--- Records to process ---
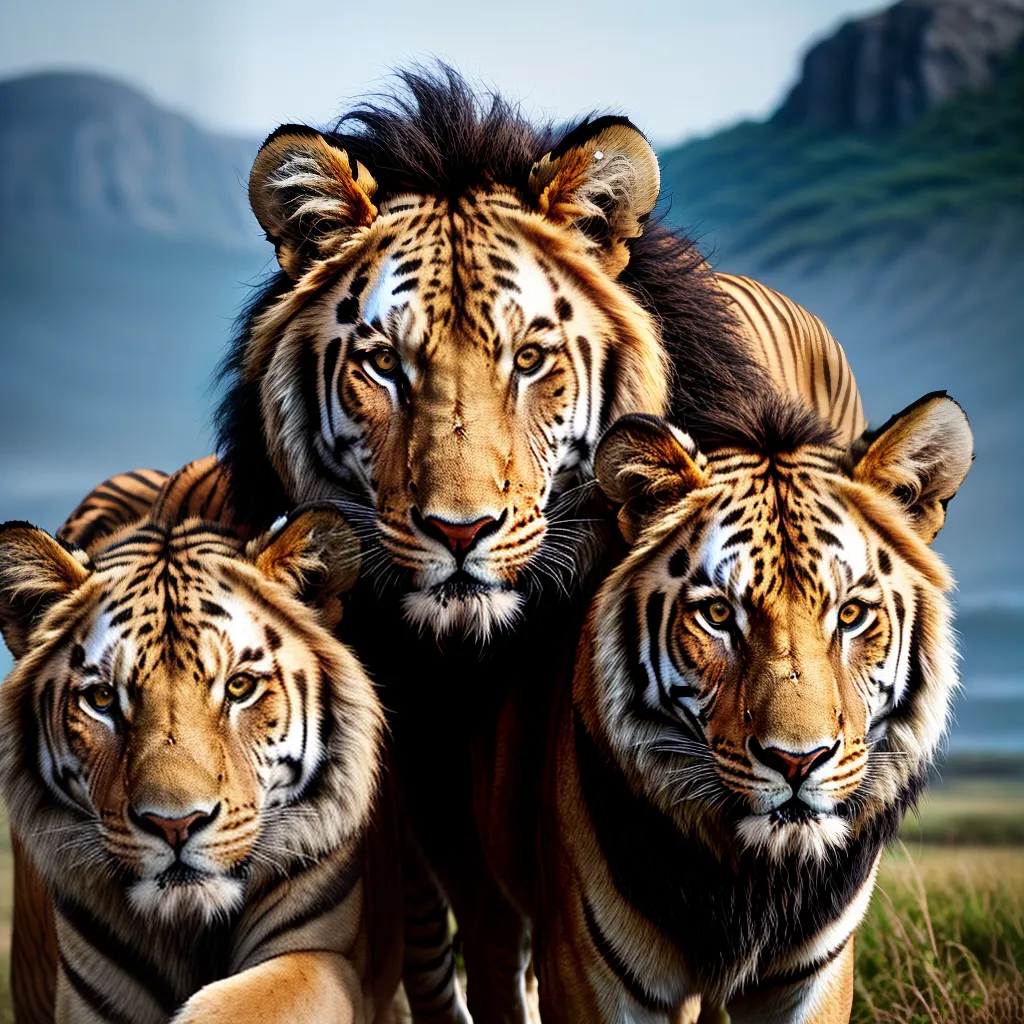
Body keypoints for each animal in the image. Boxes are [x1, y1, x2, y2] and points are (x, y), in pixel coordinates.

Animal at [532, 391, 973, 1023]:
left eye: (850, 614)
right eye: (718, 615)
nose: (798, 761)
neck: (754, 884)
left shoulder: (817, 975)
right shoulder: (589, 974)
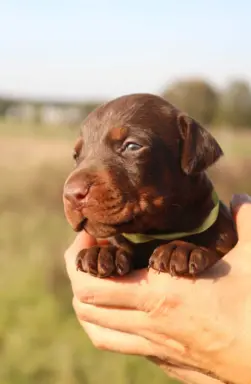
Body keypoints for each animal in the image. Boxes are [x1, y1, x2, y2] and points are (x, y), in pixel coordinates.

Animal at [62, 94, 237, 278]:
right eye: (76, 155)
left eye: (132, 146)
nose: (71, 194)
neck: (154, 234)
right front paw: (103, 252)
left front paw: (181, 249)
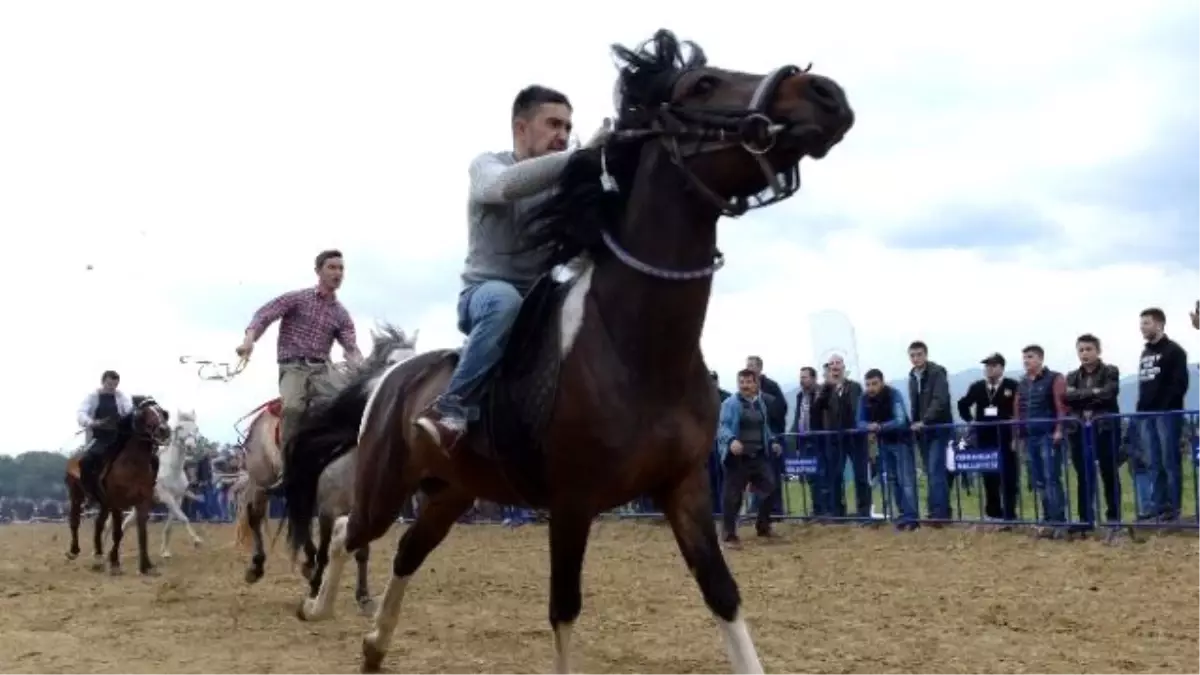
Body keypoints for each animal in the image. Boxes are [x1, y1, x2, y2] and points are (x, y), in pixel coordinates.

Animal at [65, 393, 174, 571]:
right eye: (145, 413)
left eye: (162, 412)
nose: (163, 430)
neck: (132, 464)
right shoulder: (117, 504)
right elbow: (118, 532)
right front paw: (115, 561)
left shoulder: (142, 503)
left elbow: (142, 532)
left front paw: (146, 565)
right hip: (76, 496)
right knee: (74, 521)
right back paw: (74, 551)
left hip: (104, 504)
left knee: (98, 524)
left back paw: (98, 556)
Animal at [115, 408, 205, 554]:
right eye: (180, 427)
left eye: (196, 428)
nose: (190, 446)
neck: (173, 470)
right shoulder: (166, 497)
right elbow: (183, 517)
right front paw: (197, 540)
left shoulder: (177, 499)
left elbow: (170, 525)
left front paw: (165, 551)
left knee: (126, 524)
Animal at [282, 27, 854, 672]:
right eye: (703, 84)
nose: (826, 93)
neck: (636, 350)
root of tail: (391, 379)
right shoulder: (572, 503)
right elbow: (565, 609)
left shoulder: (685, 488)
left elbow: (723, 594)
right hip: (386, 488)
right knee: (348, 530)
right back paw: (316, 606)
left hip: (452, 492)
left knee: (406, 550)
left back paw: (375, 644)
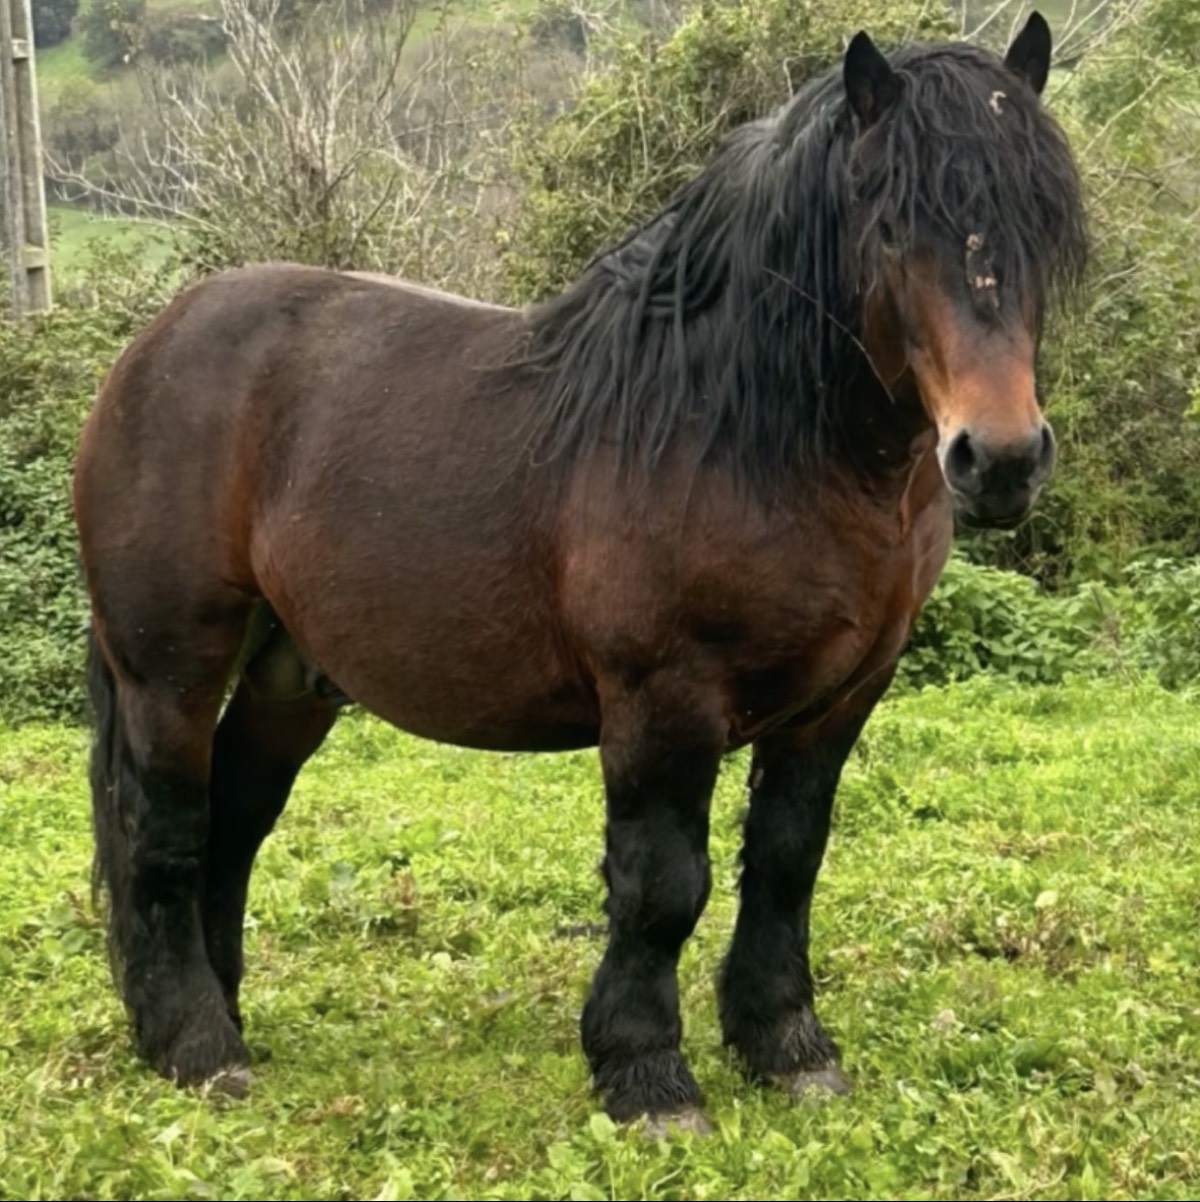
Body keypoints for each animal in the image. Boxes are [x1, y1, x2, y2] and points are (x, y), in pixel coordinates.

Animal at [73, 12, 1088, 1129]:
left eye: (1045, 227)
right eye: (892, 226)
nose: (999, 458)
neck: (741, 431)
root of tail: (155, 346)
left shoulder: (838, 701)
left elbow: (787, 860)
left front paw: (786, 1045)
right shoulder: (663, 697)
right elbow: (662, 882)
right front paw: (647, 1073)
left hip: (290, 677)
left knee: (235, 820)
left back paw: (221, 1015)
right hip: (169, 667)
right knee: (165, 828)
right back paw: (197, 1044)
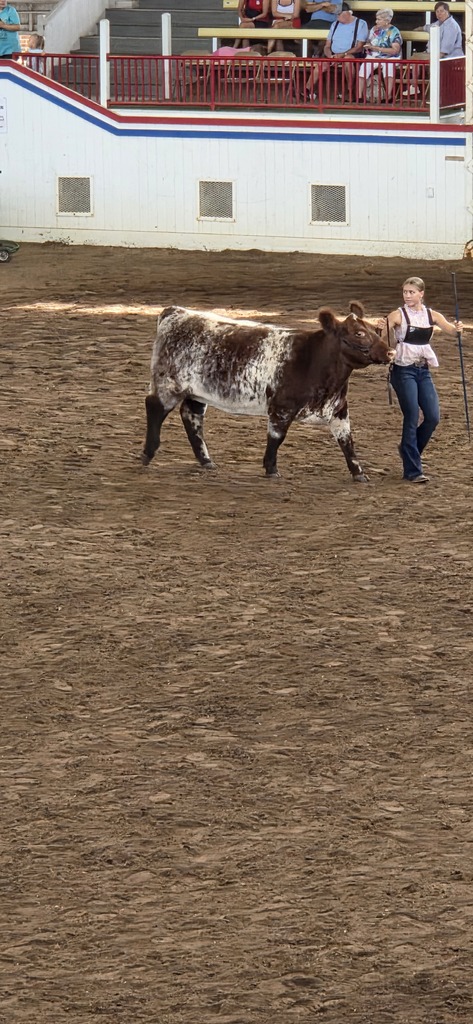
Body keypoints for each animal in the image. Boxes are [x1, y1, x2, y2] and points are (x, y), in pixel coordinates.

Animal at [141, 302, 391, 481]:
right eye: (358, 333)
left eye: (374, 329)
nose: (390, 352)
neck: (314, 360)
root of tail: (175, 311)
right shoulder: (281, 407)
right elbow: (276, 437)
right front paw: (271, 469)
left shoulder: (339, 409)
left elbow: (347, 442)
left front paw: (359, 473)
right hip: (168, 385)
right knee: (154, 407)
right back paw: (147, 454)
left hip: (197, 392)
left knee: (191, 416)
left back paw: (206, 461)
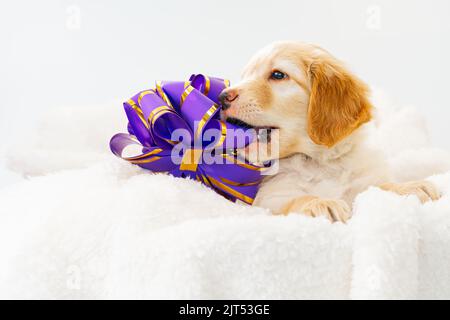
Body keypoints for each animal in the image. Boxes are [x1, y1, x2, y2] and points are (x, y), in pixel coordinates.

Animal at [220, 41, 442, 222]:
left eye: (278, 74)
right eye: (245, 77)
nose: (223, 97)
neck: (319, 162)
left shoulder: (361, 185)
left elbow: (378, 187)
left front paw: (409, 187)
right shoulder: (270, 199)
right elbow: (298, 199)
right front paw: (321, 203)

--- Exercise description ---
Pictures are to be left out; everything else in the records gets retyped exactly.

--- Solution ---
Body keypoints for each animal in the image. Boxes are [x1, y1, x2, y2] and points are (x, y), in pixel coordinates.

Animal at [532, 391, 973, 1023]:
left eye: (850, 614)
right eye: (718, 615)
nose: (798, 761)
neck: (754, 884)
left shoulder: (817, 975)
right shoulder: (589, 974)
Body keypoints for each animal in the image. Boxes are [x1, y1, x2, y2] and points are (x, y), in pixel coordinates.

Animal at [62, 94, 237, 278]:
right eye: (76, 155)
left eye: (132, 146)
nose: (71, 194)
neck: (154, 234)
right front paw: (103, 252)
left front paw: (181, 249)
Body keypoints for each animal in the image. Boxes are [x1, y1, x2, y2] and points are (x, y), in pixel coordinates.

Animal at [65, 393, 174, 571]:
right eye: (145, 413)
left eye: (162, 412)
nose: (163, 430)
neck: (132, 464)
right shoulder: (117, 504)
right elbow: (118, 532)
right front paw: (115, 561)
left shoulder: (142, 503)
left elbow: (142, 532)
left front paw: (146, 565)
right hip: (76, 496)
right knee: (74, 521)
right back paw: (74, 551)
left hip: (104, 504)
left knee: (98, 524)
left back paw: (98, 556)
Animal at [115, 408, 205, 554]:
right eye: (180, 427)
left eye: (196, 428)
nose: (190, 446)
neck: (173, 470)
right shoulder: (166, 497)
right elbow: (183, 517)
right front paw: (197, 540)
left shoulder: (177, 499)
left elbow: (170, 525)
left front paw: (165, 551)
left knee: (126, 524)
Animal at [282, 27, 854, 672]:
right eye: (703, 84)
nose: (826, 93)
neck: (636, 350)
root of tail: (391, 379)
right shoulder: (572, 503)
right elbow: (565, 609)
left shoulder: (685, 488)
left elbow: (723, 594)
right hip: (386, 488)
right knee: (348, 530)
right back paw: (316, 606)
left hip: (452, 492)
left knee: (406, 550)
left back paw: (375, 644)
Body keypoints for each animal in the image. Boxes are [x1, y1, x2, y2] and points are (x, y), in pixel coordinates.

Animal at [73, 12, 1088, 1129]:
left eye: (1045, 227)
right eye: (892, 226)
nose: (999, 458)
neck: (741, 431)
root of tail: (155, 346)
left shoulder: (838, 701)
left elbow: (787, 860)
left front paw: (786, 1045)
right shoulder: (663, 697)
right elbow: (662, 882)
right front paw: (647, 1073)
left hip: (290, 677)
left knee: (235, 820)
left back paw: (221, 1015)
right hip: (169, 667)
right knee: (165, 828)
right back paw: (197, 1044)
Body keypoints for each animal in the image. Boxes are [x1, y1, x2, y2] and points are (x, y), in pixel coordinates.

Animal at [141, 302, 391, 481]:
right eye: (358, 333)
left eye: (374, 329)
nose: (390, 352)
neck: (314, 360)
root of tail: (175, 311)
right shoulder: (281, 407)
right elbow: (276, 437)
right front paw: (271, 469)
left shoulder: (339, 409)
left elbow: (347, 442)
left front paw: (359, 473)
right hip: (168, 385)
right knee: (154, 407)
right back paw: (147, 454)
left hip: (197, 392)
left knee: (191, 416)
left back paw: (206, 461)
Body keypoints for each animal in the image. Boxes are [x1, y1, x2, y2] and points are (x, y), in pixel coordinates.

Animal at [220, 41, 442, 222]:
left eye: (278, 74)
right eye: (245, 77)
nose: (223, 97)
neck: (319, 162)
left shoulder: (361, 185)
left elbow: (378, 187)
left front paw: (409, 187)
right shoulder: (270, 199)
right elbow: (298, 199)
right front paw: (321, 203)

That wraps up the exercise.